Discrimination of Germline EGFR T790M Mutations in Plasma Cell-Free DNA Allows Study of Prevalence Across 31,414 Cancer Patients
- PMID: 28947568
- PMCID: PMC5712272
- DOI: 10.1158/1078-0432.CCR-17-1745
Discrimination of Germline EGFR T790M Mutations in Plasma Cell-Free DNA Allows Study of Prevalence Across 31,414 Cancer Patients
Abstract
Purpose: Plasma cell-free DNA (cfDNA) analysis is increasingly used clinically for cancer genotyping, but may lead to incidental identification of germline-risk alleles. We studied EGFR T790M mutations in non-small cell lung cancer (NSCLC) toward the aim of discriminating germline and cancer-derived variants within cfDNA.Experimental Design: Patients with EGFR-mutant NSCLC, some with known germline EGFR T790M, underwent plasma genotyping. Separately, deidentified genomic data and buffy coat specimens from a clinical plasma next-generation sequencing (NGS) laboratory were reviewed and tested.Results: In patients with germline T790M mutations, the T790M allelic fraction (AF) in cfDNA approximates 50%, higher than that of EGFR driver mutations. Review of plasma NGS results reveals three groups of variants: a low-AF tumor group, a heterozygous group (∼50% AF), and a homozygous group (∼100% AF). As the EGFR driver mutation AF increases, the distribution of the heterozygous group changes, suggesting increased copy number variation from increased tumor content. Excluding cases with high copy number variation, mutations can be differentiated into somatic variants and incidentally identified germline variants. We then developed a bioinformatic algorithm to distinguish germline and somatic mutations; blinded validation in 21 cases confirmed a 100% positive predictive value for predicting germline T790M. Querying a database of 31,414 patients with plasma NGS, we identified 48 with germline T790M, 43 with nonsquamous NSCLC (P < 0.0001).Conclusions: With appropriate bioinformatics, plasma genotyping can accurately predict the presence of incidentally detected germline risk alleles. This finding in patients indicates a need for genetic counseling and confirmatory germline testing. Clin Cancer Res; 23(23); 7351-9. ©2017 AACR.
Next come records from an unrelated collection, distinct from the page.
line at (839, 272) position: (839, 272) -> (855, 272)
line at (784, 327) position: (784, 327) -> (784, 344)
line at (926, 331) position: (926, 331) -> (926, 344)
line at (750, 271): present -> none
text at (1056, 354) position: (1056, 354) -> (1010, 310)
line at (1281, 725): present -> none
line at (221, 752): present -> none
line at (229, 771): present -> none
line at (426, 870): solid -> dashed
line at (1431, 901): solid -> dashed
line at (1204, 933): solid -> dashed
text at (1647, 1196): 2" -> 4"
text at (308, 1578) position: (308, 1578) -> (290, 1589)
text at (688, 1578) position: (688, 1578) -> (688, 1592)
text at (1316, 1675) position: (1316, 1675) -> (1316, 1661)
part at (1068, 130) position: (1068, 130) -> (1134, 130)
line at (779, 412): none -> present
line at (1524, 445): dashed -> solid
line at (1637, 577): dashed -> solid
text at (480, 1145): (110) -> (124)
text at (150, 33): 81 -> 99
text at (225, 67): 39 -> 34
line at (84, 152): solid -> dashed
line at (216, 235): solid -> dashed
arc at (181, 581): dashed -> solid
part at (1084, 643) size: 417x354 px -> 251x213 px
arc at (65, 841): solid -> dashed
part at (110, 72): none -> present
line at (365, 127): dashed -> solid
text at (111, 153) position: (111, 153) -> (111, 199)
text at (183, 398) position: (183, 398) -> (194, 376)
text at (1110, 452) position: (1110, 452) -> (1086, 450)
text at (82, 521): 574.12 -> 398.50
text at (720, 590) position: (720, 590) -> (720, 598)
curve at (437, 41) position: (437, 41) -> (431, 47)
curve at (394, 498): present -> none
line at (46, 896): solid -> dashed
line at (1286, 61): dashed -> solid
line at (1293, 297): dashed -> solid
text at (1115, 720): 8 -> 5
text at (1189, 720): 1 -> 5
©2017 American Association for Cancer Research.
Conflict of interest statement
Odegaard, Fairclough, Nagy, and Lanman are employees of Guardant Health; Nagy and Lanman have ownership interest in Guardant Health. Garber receives research funding or has research collaborations with Myriad Genetics, AstraZeneca, and Ambry and receives consulting fees from Helix. Paweletz received consulting fees from Digital Bioanalytics and honoraria from BioRad. Oxnard received consulting fees from AstraZeneca and Inivata and honoraria from BioRad and Sysmex. All other authors have no potential conflicts of interest to report.